O Grande Lebowski (The Big Lebowski),
de Joel Coen (EUA, 1997)

Com O Grande Lebowski, os irmãos Coen parecem ter chegado a algum lugar, algum rincão de suas carreiras que é algo como um limite para as pesquisas estéticas desenvolvidas até então. Jamais outro filme deles trabalhou tanto o imediato, a descontinuidade, o escárnio pelo escárnio dos mais diversos tipos da sociedade americana. Tudo que permanecia em estado de amálgama em seus filmes precedentes — Fargo e Na Roda da Fortuna — é levado à última potência nesse filme.

O filme é centrado em Jeff Lebowski, o Dude, um sujeito que ama o sossego, a tranqüilidade, um bom baseado e o boliche. Por um propósito qualquer, ele é confundido com um milionário que tem o mesmo nome que ele. Todos os personagens que passam pelos dois Lebowski são, de alguma forma, praticantes da bobagem: os seguranças entram na casa do sujeito errado, a lourinha não sabe controlar seus gastos, o secretário do chefão é um grande baba-ovo, os parceiros de boliche são enrolados e vivem arrumando encrenca. Aliás, os próprios homônimos não passam de dois zeros à esquerda, um amável – o riponga sujismundo interpretado por Jeff Bridges — e o outro detestável.

A figura do filme é certamente o deboche. Sem dar muita atenção especial ao desenrolar da história, O Grande Lebowski aparece mais como exercício de escárnio indiferenciado contra todos os segmentos da sociedade americana — os artistas plásticos de vanguarda, os policiais, a família de classe média... Todos os personagens em frente à câmara de O Grande Lebowski agem apenas pela besteira e nada mais: John Goodman se jogando do carro para salvar a pasta com dinheiro, Steve Buscemi sempre fazendo comentários idiotas, John Turturro e seus gestos afeminados de um personagem chamado "Jesus". Mas antes de combater a besteira com a besteira — como fazem os irmãos Farrelly em Quem Vai Ficar com Mary? —, Ethan e Joel Coen não conseguem em nenhum momento abdicar de seus profundos conhecimentos na arte de fazer cinema "de arte". Resulta que O Grande Lebowski é um filme preconceituoso, pedante, de um cinismo niilista, que ri da cara de todo mundo menos da sua própria.
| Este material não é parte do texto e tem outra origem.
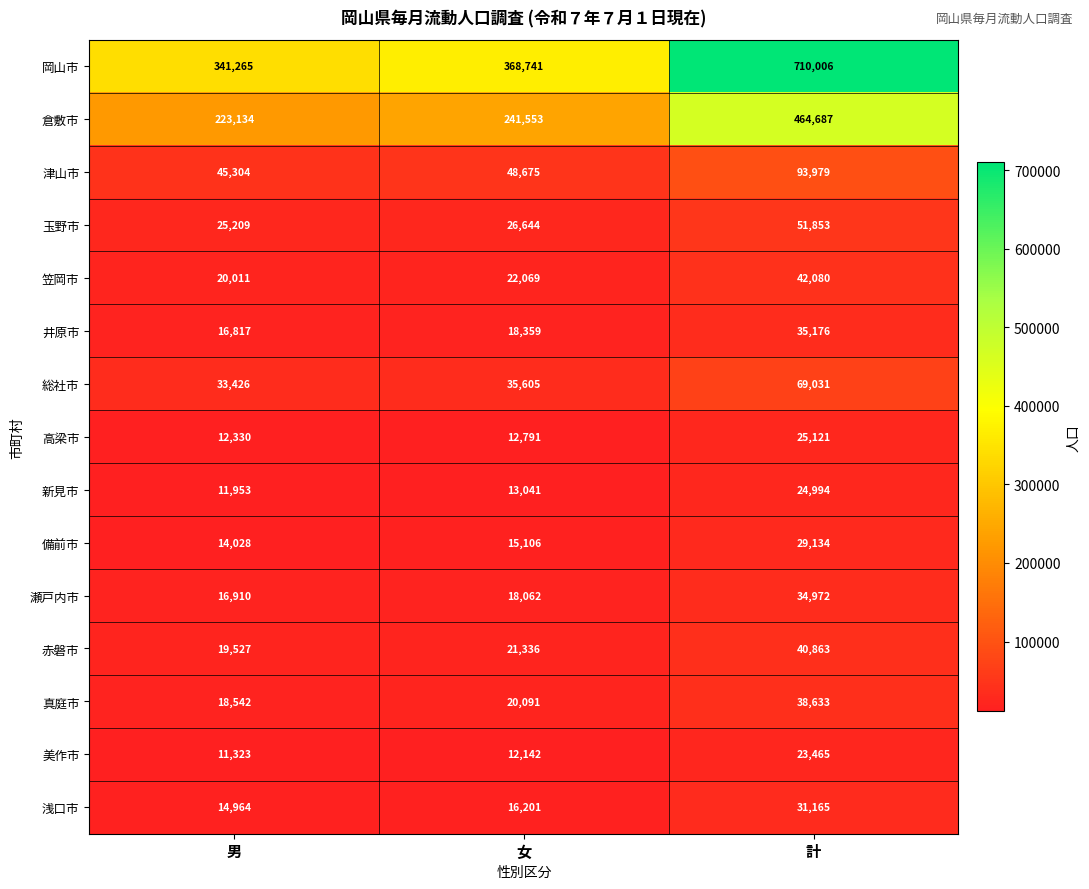

Is it true that 井原市 equals 35176 at 計?

True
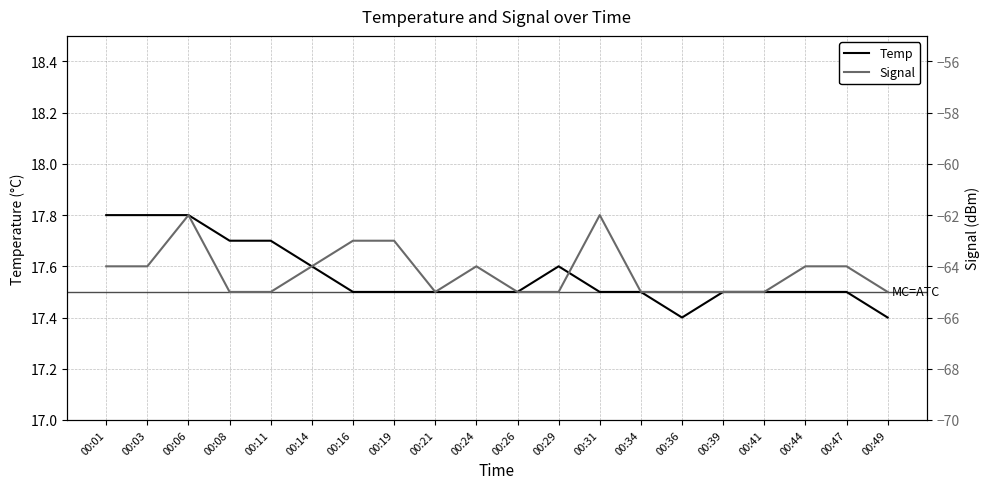

What is the difference between the second highest and minimum values in the Signal series?

3.0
A recusa em fazer autoparódia compromete o filme inteiro.

Se nos filmes precedentes a imbecilidade era de certa forma explicada — pelos constrangimentos geográficos, sociais, etc. —, em O Grande Lebowski ela é considerada enquanto estado mental normal de qualquer um. O engraçado é que o filme não é feito dessa forma; ao contrário, é de uma estilização jamais encontrada em qualquer outro filme dos irmãos Coen. Na cena mais interessante de O Grande Lebowski, o Dude e seu companheiro Walter (interpretado por John Goodman) vão despejar no Oceano os restos mortais de seu companheiro de boliche. Quando o recipiente é aberto, o vento leva o pó todo na direção contrária, que é o rosto do Dude. A cena serve de termo geral para o filme, mas não parece que os irmãos queiram jogar a menor poeira um no outro. Suas tarefas de cineastas permanecem intocadas, vendo o mundo se acabar do alto de uma torre de marfim. O filme acaba com a confirmação de mais um Dude no mundo, como se o deixadissismo, uma malandragem blasé fosse a única resposta a um mundo complexo demais para ser recriado através da ficção. É uma pena, porque em vários filmes deles próprios ainda havia um princípio de explicação (Barton Fink, Fargo). Em O Grande Lebowski, os irmãos Coen estão formalmente mais para o grande Lebowski (o milionário paraplégico) do que para o riponga Dude. Esperemos, então, o próximo Coen-film.